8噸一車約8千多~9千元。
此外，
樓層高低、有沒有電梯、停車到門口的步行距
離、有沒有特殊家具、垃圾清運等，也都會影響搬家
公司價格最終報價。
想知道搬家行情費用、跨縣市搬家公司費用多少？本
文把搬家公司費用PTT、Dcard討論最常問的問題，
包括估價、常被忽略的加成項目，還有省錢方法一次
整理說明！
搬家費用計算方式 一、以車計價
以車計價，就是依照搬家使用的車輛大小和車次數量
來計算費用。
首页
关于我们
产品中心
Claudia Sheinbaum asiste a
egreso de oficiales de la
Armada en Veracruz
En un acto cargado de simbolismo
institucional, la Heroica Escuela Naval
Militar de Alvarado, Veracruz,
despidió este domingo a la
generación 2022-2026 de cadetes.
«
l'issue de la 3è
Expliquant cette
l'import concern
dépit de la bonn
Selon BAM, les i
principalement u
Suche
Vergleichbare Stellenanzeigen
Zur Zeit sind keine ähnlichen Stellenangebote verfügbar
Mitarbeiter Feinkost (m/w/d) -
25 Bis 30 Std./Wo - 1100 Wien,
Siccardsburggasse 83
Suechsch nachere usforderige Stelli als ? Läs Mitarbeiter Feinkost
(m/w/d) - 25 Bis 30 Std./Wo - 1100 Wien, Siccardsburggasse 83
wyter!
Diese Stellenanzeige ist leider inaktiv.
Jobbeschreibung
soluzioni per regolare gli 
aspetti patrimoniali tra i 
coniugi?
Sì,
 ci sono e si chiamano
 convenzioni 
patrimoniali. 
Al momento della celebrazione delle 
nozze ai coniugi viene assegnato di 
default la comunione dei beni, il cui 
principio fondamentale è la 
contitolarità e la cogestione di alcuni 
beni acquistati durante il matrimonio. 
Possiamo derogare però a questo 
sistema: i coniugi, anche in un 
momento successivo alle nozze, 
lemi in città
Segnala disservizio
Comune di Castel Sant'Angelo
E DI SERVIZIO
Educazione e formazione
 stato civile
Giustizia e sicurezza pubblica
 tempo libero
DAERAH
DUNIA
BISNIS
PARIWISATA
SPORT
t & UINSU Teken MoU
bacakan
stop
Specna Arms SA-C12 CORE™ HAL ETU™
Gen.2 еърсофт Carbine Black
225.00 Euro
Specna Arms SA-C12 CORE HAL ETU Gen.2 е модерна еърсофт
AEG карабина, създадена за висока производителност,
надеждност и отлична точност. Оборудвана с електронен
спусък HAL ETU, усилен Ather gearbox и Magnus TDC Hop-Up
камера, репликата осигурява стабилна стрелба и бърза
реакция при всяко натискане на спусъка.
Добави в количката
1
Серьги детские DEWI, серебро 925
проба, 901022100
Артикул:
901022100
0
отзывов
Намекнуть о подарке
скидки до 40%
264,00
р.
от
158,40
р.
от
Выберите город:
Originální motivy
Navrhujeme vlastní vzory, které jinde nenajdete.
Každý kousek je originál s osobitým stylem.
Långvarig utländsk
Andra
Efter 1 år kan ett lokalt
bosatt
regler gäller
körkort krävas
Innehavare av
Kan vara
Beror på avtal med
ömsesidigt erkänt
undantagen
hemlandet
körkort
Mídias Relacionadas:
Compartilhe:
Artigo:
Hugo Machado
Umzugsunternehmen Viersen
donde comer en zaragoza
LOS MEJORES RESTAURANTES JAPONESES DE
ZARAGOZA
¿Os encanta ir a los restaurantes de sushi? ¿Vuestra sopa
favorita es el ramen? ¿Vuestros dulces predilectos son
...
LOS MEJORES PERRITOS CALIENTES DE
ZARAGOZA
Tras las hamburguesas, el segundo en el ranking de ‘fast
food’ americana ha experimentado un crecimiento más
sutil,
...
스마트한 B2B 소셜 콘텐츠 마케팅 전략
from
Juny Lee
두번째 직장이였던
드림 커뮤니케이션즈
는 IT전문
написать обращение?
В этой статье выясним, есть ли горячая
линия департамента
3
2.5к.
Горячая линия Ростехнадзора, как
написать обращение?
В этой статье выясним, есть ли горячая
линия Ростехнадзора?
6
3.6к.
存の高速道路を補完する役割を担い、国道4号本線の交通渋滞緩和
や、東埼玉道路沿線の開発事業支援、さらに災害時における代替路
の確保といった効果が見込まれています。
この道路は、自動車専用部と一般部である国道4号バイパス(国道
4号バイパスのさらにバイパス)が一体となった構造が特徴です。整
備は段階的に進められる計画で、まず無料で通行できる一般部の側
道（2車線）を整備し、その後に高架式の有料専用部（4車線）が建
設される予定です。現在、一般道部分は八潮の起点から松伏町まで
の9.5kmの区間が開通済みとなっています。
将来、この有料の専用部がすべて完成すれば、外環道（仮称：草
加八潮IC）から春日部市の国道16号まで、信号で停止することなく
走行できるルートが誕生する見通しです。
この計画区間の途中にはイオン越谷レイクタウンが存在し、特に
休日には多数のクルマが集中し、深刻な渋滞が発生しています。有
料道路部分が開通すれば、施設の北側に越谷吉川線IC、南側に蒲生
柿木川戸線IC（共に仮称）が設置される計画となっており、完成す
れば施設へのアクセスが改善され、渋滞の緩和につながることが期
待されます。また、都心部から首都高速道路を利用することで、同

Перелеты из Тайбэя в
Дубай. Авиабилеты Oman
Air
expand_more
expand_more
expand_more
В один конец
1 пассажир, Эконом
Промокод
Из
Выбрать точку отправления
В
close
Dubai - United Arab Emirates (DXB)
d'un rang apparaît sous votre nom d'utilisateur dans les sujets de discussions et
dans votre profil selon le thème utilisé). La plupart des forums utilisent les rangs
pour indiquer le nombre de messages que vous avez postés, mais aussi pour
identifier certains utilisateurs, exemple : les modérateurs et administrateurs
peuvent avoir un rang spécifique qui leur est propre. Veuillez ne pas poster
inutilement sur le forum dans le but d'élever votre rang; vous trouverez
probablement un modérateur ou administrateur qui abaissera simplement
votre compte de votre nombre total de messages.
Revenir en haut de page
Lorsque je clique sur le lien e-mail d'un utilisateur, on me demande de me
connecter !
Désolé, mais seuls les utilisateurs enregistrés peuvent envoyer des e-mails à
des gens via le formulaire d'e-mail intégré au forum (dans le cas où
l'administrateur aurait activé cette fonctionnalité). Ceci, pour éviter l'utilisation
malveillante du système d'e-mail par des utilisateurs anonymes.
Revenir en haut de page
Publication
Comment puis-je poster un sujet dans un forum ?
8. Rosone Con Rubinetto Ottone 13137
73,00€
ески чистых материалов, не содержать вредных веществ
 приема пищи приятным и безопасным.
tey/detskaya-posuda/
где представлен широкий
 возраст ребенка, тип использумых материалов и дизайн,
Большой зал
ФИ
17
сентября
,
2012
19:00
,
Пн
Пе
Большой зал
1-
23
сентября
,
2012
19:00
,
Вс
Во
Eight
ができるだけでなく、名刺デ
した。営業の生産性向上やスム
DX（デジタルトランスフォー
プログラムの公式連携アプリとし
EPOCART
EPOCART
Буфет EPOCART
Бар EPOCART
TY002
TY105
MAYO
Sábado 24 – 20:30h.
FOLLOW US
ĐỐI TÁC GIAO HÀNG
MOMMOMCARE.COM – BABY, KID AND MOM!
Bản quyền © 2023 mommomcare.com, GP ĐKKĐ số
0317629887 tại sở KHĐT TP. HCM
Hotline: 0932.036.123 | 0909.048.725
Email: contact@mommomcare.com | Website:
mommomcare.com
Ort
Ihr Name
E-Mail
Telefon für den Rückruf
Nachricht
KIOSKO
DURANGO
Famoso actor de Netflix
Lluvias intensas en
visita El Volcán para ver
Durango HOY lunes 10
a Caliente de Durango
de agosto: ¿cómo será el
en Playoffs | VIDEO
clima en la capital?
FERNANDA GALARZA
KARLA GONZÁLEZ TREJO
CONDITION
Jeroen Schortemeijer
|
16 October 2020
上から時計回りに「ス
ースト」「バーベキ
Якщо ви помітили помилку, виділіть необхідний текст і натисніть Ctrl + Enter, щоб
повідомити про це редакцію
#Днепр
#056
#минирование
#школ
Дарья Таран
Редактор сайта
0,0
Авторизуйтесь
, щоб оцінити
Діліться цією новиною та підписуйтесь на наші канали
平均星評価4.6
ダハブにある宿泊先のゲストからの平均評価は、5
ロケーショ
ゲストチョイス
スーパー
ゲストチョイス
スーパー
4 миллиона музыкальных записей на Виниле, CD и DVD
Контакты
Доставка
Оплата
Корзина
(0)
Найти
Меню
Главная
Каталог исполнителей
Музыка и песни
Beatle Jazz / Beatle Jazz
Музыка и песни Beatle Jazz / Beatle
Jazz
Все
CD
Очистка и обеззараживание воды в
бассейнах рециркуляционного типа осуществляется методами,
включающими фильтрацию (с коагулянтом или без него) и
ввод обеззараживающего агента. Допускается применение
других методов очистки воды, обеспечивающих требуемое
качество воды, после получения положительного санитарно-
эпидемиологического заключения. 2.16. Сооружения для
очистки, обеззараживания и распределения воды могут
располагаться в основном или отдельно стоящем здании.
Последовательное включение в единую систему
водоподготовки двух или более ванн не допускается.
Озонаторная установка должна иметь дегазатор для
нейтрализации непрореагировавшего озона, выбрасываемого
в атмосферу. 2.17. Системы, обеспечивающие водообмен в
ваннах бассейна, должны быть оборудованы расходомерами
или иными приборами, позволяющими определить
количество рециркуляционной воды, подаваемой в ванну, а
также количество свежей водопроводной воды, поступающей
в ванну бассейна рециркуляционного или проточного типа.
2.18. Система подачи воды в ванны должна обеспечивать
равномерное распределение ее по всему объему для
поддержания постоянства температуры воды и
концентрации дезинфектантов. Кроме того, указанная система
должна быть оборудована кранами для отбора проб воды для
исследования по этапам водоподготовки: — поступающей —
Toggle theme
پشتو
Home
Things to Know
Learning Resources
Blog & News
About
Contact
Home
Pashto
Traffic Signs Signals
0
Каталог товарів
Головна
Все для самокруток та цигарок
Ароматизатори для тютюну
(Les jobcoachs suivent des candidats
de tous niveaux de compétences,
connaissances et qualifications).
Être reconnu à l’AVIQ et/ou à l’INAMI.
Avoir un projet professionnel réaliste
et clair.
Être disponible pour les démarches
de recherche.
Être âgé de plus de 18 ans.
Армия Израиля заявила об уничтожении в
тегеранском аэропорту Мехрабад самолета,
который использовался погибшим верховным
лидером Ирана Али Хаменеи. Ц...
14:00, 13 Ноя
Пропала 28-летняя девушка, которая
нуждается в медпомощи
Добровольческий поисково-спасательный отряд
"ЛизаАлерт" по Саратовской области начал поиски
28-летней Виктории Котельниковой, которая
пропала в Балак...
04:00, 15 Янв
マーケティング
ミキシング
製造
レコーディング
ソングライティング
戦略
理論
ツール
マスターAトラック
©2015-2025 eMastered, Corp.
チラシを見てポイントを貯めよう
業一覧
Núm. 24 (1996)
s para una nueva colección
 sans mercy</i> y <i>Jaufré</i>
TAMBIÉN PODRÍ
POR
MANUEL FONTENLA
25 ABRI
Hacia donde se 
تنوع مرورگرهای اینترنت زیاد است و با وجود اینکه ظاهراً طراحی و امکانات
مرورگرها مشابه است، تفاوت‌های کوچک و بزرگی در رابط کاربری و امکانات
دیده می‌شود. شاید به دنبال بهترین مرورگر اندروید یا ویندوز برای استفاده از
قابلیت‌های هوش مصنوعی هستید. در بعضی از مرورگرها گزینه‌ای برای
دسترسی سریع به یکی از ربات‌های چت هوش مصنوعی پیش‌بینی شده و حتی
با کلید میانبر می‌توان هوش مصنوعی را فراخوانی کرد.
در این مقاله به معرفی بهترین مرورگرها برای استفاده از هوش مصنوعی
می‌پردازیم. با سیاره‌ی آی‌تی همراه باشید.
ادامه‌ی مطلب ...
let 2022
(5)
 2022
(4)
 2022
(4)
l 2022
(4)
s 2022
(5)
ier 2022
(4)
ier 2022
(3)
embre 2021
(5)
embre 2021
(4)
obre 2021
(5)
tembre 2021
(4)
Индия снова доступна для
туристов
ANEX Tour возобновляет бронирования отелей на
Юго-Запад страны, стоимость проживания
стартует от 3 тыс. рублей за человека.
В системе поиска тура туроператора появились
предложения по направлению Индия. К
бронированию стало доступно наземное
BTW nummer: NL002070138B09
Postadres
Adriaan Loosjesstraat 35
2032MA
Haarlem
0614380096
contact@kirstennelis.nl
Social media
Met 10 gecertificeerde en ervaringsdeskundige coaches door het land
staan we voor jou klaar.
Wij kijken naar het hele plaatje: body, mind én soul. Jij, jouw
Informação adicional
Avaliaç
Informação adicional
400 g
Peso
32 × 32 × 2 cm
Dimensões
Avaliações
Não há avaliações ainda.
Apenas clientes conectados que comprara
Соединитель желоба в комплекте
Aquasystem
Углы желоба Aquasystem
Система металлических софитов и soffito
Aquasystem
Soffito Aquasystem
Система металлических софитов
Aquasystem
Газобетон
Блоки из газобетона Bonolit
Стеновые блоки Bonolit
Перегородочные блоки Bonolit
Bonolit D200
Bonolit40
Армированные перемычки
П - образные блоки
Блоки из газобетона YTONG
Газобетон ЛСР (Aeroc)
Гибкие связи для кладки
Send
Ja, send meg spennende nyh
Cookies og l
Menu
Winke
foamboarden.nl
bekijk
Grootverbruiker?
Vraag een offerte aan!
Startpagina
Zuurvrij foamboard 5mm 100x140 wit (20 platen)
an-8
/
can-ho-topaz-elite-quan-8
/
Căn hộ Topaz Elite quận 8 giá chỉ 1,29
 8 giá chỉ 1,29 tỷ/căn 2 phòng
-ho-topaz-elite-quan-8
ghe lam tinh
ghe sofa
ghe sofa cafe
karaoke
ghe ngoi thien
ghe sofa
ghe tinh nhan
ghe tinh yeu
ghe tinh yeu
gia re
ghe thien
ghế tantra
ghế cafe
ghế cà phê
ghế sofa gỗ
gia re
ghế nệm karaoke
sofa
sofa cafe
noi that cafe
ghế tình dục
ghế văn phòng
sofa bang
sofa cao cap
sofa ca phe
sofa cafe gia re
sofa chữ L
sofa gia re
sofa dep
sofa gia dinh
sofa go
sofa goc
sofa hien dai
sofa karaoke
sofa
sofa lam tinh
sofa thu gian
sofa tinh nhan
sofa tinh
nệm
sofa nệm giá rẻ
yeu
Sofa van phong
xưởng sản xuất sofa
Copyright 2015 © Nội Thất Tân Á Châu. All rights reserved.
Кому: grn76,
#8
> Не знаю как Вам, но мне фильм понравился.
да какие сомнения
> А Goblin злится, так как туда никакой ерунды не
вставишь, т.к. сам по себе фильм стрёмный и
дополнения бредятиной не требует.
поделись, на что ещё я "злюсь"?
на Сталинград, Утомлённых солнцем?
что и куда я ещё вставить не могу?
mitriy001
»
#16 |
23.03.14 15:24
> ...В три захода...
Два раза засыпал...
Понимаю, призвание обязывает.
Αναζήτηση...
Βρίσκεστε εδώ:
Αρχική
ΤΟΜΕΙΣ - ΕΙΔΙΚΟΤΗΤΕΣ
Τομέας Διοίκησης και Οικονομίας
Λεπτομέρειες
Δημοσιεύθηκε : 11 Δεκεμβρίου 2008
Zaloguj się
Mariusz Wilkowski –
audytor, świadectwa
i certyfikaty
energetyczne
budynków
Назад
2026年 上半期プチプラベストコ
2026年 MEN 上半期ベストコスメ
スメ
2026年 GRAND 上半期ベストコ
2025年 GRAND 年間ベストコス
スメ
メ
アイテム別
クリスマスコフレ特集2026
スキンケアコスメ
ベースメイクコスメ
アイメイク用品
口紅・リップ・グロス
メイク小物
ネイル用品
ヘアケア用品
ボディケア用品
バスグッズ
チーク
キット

# # # # # # #

#### [Task]
Can you give the lines again from the first one through the line with "Vergleichbare Stellenanzeigen", with "domingo" swapped for "sábado" and everything else left as it is?

#### [Task result]
8噸一車約8千多~9千元。
此外，
樓層高低、有沒有電梯、停車到門口的步行距
離、有沒有特殊家具、垃圾清運等，也都會影響搬家
公司價格最終報價。
想知道搬家行情費用、跨縣市搬家公司費用多少？本
文把搬家公司費用PTT、Dcard討論最常問的問題，
包括估價、常被忽略的加成項目，還有省錢方法一次
整理說明！
搬家費用計算方式 一、以車計價
以車計價，就是依照搬家使用的車輛大小和車次數量
來計算費用。
首页
关于我们
产品中心
Claudia Sheinbaum asiste a
egreso de oficiales de la
Armada en Veracruz
En un acto cargado de simbolismo
institucional, la Heroica Escuela Naval
Militar de Alvarado, Veracruz,
despidió este sábado a la
generación 2022-2026 de cadetes.
«
l'issue de la 3è
Expliquant cette
l'import concern
dépit de la bonn
Selon BAM, les i
principalement u
Suche
Vergleichbare Stellenanzeigen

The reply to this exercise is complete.